TASK PROMPT ->
Please tally the lines of the listing below that contain the string "Receba", and reply with the number alone.

** Opening INFORMATION SUPPLIED block **

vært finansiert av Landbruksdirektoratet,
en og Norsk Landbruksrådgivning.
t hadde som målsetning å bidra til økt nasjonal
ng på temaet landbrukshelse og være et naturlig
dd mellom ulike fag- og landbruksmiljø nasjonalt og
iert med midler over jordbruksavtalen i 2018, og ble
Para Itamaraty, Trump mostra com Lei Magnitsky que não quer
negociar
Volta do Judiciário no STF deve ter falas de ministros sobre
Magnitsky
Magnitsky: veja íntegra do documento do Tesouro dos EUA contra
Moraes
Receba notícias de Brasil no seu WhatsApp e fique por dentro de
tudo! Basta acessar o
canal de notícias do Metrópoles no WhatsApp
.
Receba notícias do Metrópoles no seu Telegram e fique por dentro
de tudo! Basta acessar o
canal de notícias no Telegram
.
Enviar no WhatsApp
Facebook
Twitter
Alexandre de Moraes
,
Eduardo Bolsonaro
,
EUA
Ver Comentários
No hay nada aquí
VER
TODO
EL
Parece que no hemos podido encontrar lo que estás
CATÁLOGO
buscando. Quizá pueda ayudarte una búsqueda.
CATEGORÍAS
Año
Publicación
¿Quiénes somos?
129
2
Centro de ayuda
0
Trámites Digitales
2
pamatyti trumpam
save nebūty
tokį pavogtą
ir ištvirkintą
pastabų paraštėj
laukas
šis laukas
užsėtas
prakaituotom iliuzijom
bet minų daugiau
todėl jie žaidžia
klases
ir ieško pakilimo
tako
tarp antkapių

** Closing INFORMATION SUPPLIED block **

SOLUTION TO THIS EXERCISE ->
2